- _YOUR OBJECTIVE_: Can you copy out the text of every entry below line for line, without the pictures?

(DATA LISTING)

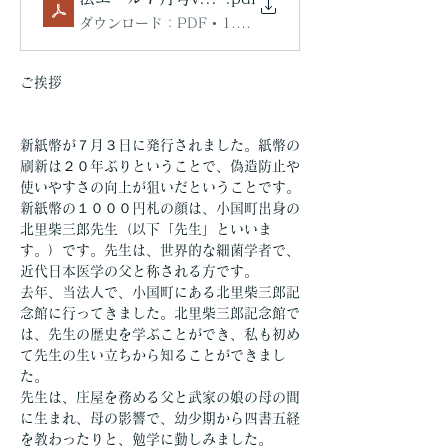
ダウンロード：PDF • 1.30MB
ご挨拶
新紙幣が７月３日に発行されました。紙幣の
刷新は２０年ぶりということで、偽造防止や
使いやすさの向上が狙いだということです。
新紙幣の１０００円札の顔は、小国町出身の
北里柴三郎先生（以下「先生」といいま
す。）です。先生は、世界的な細菌学者で、
近代日本医学の父と称される方です。
去年、当法人で、小国町にある北里柴三郎記
念館に行ってきました。北里柴三郎記念館で
は、先生の歴史を学ぶことができ、私も初め
て先生の生い立ちから知ることができまし
た。
先生は、庄屋を務める父と武家の娘の母の間
に生まれ、母の影響で、幼少期から四書五経
を教わったりと、勉学に勤しみました。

(End DATA LISTING)

- _RESULT OF THIS TASK_:
ダウンロード：PDF • 1.30MB
ご挨拶
新紙幣が７月３日に発行されました。紙幣の
刷新は２０年ぶりということで、偽造防止や
使いやすさの向上が狙いだということです。
新紙幣の１０００円札の顔は、小国町出身の
北里柴三郎先生（以下「先生」といいま
す。）です。先生は、世界的な細菌学者で、
近代日本医学の父と称される方です。
去年、当法人で、小国町にある北里柴三郎記
念館に行ってきました。北里柴三郎記念館で
は、先生の歴史を学ぶことができ、私も初め
て先生の生い立ちから知ることができまし
た。
先生は、庄屋を務める父と武家の娘の母の間
に生まれ、母の影響で、幼少期から四書五経
を教わったりと、勉学に勤しみました。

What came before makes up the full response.